Reza de Wet
Park Theatre (Park 90)
As Diepe Grond (Deep Ground), its first Afrikaans version, this play premièred in 1986 and it was written when South African was still under Apartheid. It’s been called a “black comedy” but the laughs are lacking in this production where the emphasis is on dark horror, gothic intensity and atmosphere.
It is set on a decaying farmstead where lack of rainfall is bringing ruin, effectively evoked by Nancy Surman’s setting of timber near collapse and iron bedstead and Erin Witton’s ominous but unobtrusive sound design.
A sign overhead reads “Rivierplass 1883” but the dress is a century later. South Africans may recognise it as the fictional location for the popular children’s stories of Alba Bouwer about a little girl happily growing up on a farm in the Orange Free State. The theatre programme provides an outline history of the Great Trek and how the Voorekkers fought the indigenous people and took their land: a history of bloodshed and exploitation turned into an Afrikaaner folk myth of pioneers.

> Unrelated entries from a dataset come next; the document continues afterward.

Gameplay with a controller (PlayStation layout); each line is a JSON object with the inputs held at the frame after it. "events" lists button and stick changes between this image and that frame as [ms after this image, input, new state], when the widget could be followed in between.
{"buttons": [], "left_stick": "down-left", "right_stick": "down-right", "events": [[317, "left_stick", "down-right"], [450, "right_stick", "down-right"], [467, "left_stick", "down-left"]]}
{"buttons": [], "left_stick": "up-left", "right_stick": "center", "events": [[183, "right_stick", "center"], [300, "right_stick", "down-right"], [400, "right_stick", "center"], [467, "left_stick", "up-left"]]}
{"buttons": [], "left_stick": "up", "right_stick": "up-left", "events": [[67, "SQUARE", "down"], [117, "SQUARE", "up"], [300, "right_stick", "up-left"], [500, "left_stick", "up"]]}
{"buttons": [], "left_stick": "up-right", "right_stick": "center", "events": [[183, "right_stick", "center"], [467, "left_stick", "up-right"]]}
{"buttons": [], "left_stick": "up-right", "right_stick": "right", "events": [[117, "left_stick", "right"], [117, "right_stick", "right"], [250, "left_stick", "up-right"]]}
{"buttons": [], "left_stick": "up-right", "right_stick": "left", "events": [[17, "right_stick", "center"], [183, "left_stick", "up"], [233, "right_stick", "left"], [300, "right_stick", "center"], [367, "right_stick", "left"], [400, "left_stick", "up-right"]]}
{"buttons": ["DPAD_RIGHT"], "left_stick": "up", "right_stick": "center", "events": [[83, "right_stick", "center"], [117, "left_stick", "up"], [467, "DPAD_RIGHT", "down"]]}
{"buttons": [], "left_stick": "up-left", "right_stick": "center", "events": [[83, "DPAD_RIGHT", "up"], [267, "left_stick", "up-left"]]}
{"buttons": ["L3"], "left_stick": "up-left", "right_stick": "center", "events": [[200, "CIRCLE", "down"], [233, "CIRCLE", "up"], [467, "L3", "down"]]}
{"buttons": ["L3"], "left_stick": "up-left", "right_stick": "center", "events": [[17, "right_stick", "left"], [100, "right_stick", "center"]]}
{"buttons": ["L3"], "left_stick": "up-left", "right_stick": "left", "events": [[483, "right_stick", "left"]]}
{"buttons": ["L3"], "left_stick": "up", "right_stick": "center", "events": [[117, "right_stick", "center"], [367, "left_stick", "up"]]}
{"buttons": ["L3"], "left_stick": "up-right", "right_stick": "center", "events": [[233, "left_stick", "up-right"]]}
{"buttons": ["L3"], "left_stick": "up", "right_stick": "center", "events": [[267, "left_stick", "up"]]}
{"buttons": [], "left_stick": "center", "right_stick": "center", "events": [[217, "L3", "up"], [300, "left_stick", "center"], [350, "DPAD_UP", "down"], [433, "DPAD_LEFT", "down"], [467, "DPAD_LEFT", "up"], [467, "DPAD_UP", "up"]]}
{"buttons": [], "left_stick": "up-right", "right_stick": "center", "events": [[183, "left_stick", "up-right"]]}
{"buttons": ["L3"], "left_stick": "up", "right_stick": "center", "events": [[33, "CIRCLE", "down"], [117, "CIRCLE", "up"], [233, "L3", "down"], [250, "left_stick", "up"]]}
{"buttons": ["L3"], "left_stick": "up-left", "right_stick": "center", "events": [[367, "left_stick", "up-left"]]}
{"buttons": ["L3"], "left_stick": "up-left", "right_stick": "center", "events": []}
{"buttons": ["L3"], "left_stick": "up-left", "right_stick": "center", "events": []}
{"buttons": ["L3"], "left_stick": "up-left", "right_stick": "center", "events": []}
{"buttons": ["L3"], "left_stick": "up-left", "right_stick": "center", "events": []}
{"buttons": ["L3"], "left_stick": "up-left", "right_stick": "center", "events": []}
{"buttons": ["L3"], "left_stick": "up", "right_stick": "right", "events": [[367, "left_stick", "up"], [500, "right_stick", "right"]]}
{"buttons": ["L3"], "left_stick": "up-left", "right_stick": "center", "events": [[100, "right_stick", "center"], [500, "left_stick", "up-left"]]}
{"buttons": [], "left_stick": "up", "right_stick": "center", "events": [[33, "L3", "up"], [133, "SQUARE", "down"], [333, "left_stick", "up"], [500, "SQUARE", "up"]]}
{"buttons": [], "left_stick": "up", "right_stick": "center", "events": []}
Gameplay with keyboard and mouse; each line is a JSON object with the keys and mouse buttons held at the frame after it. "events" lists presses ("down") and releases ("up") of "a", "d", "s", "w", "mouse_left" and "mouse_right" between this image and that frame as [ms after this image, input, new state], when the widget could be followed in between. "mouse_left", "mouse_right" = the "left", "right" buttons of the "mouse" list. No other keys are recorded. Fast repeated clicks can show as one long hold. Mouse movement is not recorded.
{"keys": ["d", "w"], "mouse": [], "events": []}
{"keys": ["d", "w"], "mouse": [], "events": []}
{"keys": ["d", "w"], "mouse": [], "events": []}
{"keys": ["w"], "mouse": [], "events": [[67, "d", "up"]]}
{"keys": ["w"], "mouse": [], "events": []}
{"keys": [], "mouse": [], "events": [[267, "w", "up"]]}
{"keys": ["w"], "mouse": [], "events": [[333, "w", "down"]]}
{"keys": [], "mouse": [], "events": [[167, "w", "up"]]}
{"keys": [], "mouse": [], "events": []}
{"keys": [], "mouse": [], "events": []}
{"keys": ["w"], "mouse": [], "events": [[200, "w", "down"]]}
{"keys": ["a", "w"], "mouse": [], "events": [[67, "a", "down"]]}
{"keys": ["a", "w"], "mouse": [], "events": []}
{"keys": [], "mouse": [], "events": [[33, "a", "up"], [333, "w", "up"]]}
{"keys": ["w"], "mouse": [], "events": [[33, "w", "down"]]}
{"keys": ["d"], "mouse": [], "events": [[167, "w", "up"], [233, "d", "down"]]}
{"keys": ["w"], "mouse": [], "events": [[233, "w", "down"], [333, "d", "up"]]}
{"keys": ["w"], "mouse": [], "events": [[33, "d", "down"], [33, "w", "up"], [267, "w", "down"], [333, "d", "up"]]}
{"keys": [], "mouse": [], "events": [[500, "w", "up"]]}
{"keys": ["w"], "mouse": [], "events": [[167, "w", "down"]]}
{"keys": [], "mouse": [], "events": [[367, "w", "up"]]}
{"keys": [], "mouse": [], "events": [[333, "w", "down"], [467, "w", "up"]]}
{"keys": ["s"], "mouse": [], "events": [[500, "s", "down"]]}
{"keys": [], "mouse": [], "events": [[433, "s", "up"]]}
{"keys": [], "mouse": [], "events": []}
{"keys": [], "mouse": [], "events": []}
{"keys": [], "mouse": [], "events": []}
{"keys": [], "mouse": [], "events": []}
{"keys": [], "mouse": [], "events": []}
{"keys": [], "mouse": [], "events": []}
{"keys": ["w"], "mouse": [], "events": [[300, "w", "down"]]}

That contrast between happy and heroic myths and fact lies behind this play. Reza de Wet wrote African Gothic when outspoken comment was not easy. Contemporary issues were disguised as other stories. It could be read as a savage analogy for the state of her nation and, though things have changed much since the end of Apartheid, it still forms the same bleak reminder of the legacy handed down.
Staged on a central thrust, the audience finds a couple in bed in a squalid setting. A white female visible above the covers encircled by a dark brown arm, but this isn’t about miscegenation. When the bodies move you see that isn’t dark sin but dirt and when Sussie, the girl, gets up she drags a chamber pot from beneath the bed, pulls down her pants and pees. That cuddling couple turn out to be brother and sister, there’s a hint of incest. What has happened to god-fearing, Afrikaaner respectability?
When a visitor is seen approaching across the dry and barren landscape the girl, Sussie pulls out dress, high heels and a fox tippet to look presentable and tries to get her younger brother Frikkie to wear a suit. That does nothing to alleviate the shock for lawyer Grové who has never ever encountered even the poorest white folk living a life so squalid. Adam Ewan’s respectably Grové, come to finalise a bequest from a deceased aunt, makes his escape but when his car breaks down comes back, clearly terrified.
Janna Fox and Oliver Gomm play these siblings with passion and commitment. I can’t comment on how accurate coach Edda Sharpe has made their regional accent but I found it often incomprehensible, especially when delivered as frantically fast as Janna Fox delivers it. She give the character an hysterical infantilism that seems absolutely appropriate, along with a childish ability to manipulate her brother, but I may have missed vital plot information.
The children survived a brutal rearing before their parents died, murdered (was it by them). Now Jana re-enacts the violence with her dolls and then in life too. They lack the ability to run their farm. Rainless years have left it dying. They live a fantasy of survival, sleeping through daytime and digging beneath the floor at night in the futile hope of finding water. They seek safety in the arms of their former nurse, Lesley Ewan’s gentle Alina, who may still serve them but they also follow her orders.
Violence has been legacy ever since the 1830s that still haunts South Africa. Did de Wit see Alina as a symbol for successful survival or somehow complicit? Was the Afrikaaner of the 1980s living a fantasy?
This play isn’t that simple. It led to considerable debate in South Africa but it needs a production that delivers a comprehensible text and sees beyond staging a cycle of savagery if it is to still make a contribution to our understanding.